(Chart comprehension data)
-----
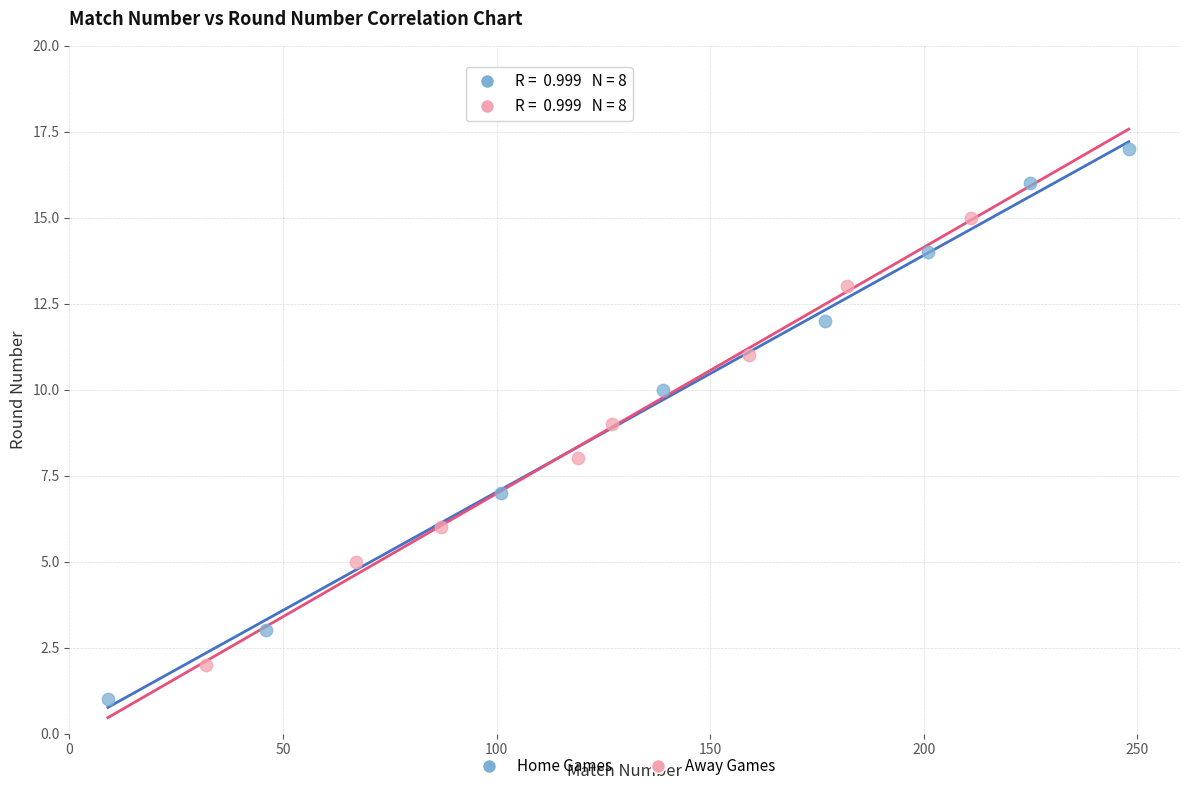

Which series has the largest Y range (max minus min)?

Home Games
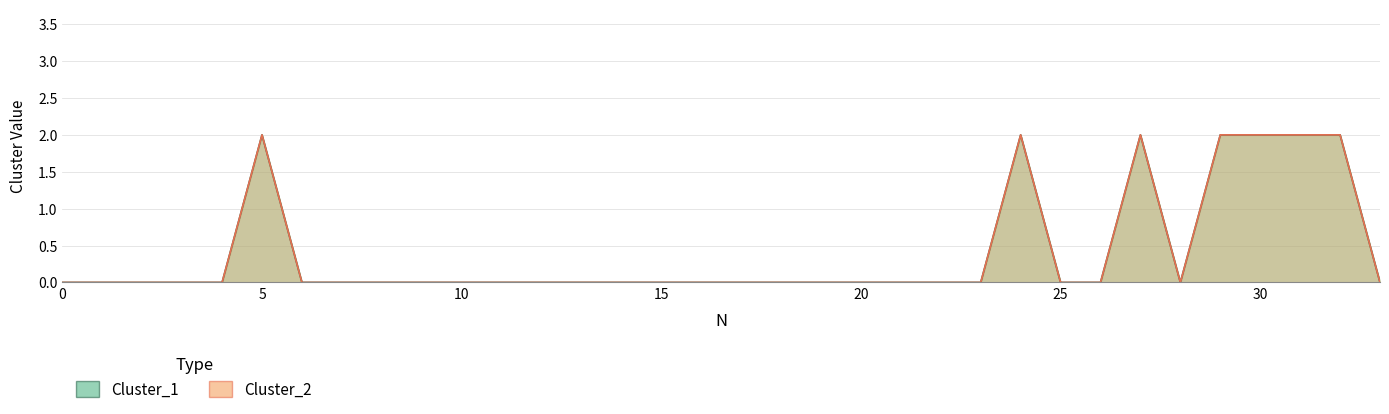

The Cluster_2 series shows 2 at 31. True or false?

True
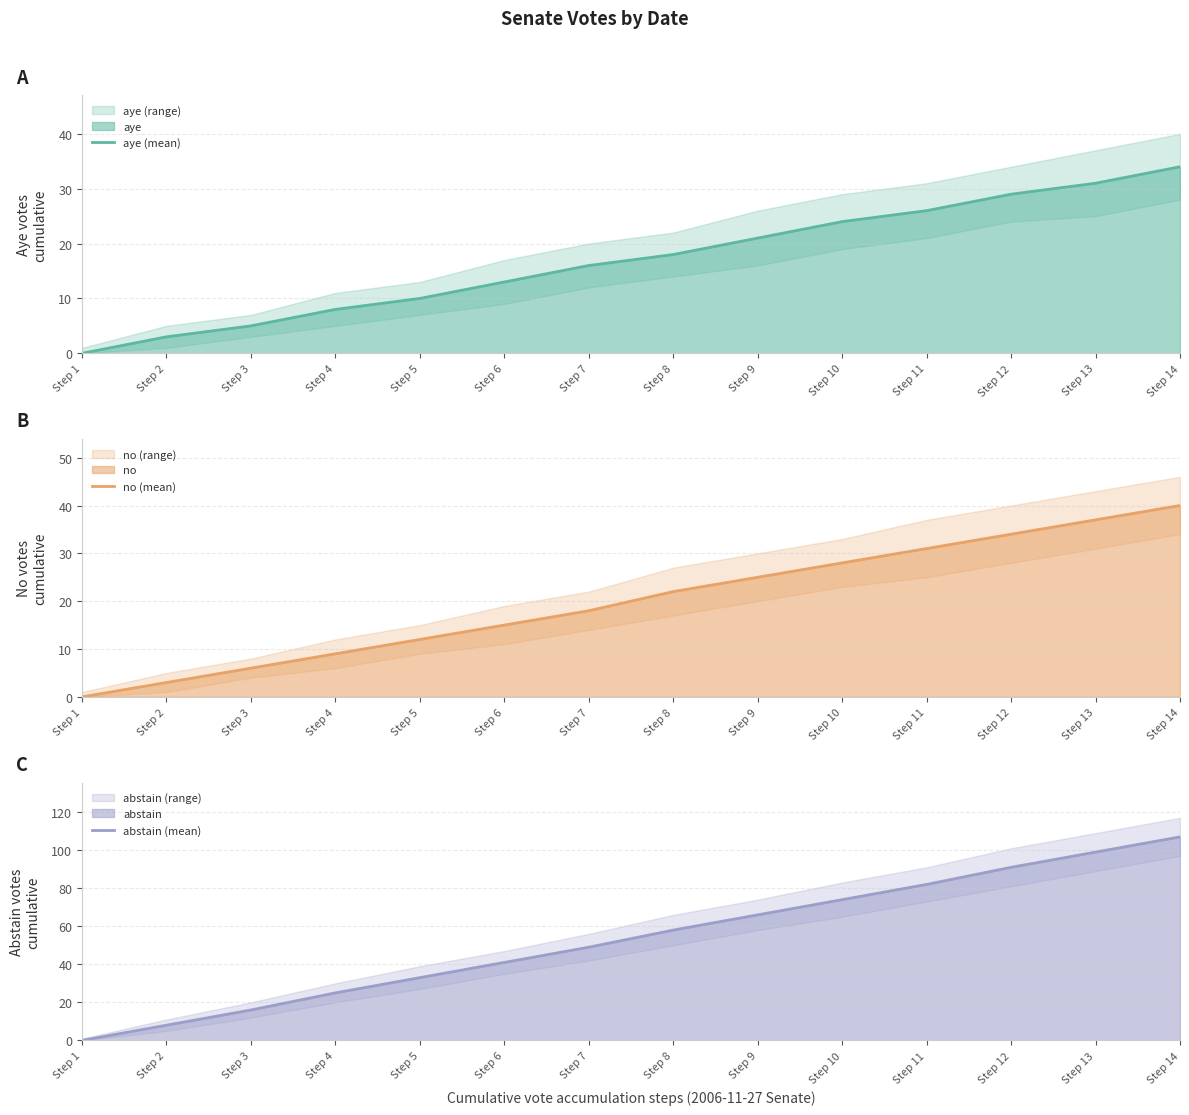

Is the value of aye (mean) at Step 12 greater than the value of no (mean) at Step 11?

No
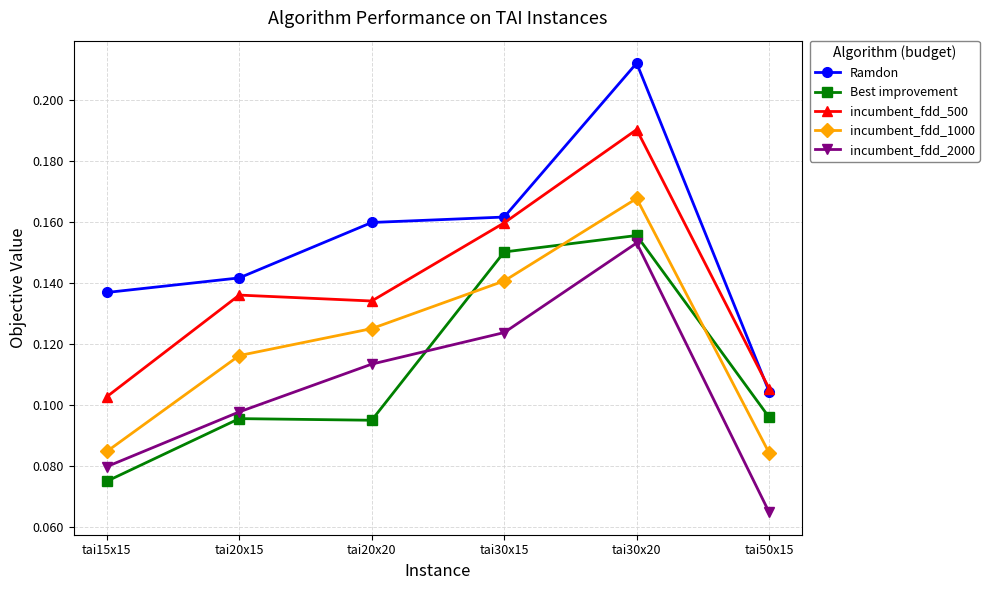

Is the value of Ramdon at tai30x20 greater than the value of Best improvement at tai30x15?

Yes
-----
• [Try it] Transcribe the lines above word for word, leaving out the pictures.

• [Response to this exercise]
Which series has the largest Y range (max minus min)?

Home Games

The Cluster_2 series shows 2 at 31. True or false?

True

Is the value of aye (mean) at Step 12 greater than the value of no (mean) at Step 11?

No

Is the value of Ramdon at tai30x20 greater than the value of Best improvement at tai30x15?

Yes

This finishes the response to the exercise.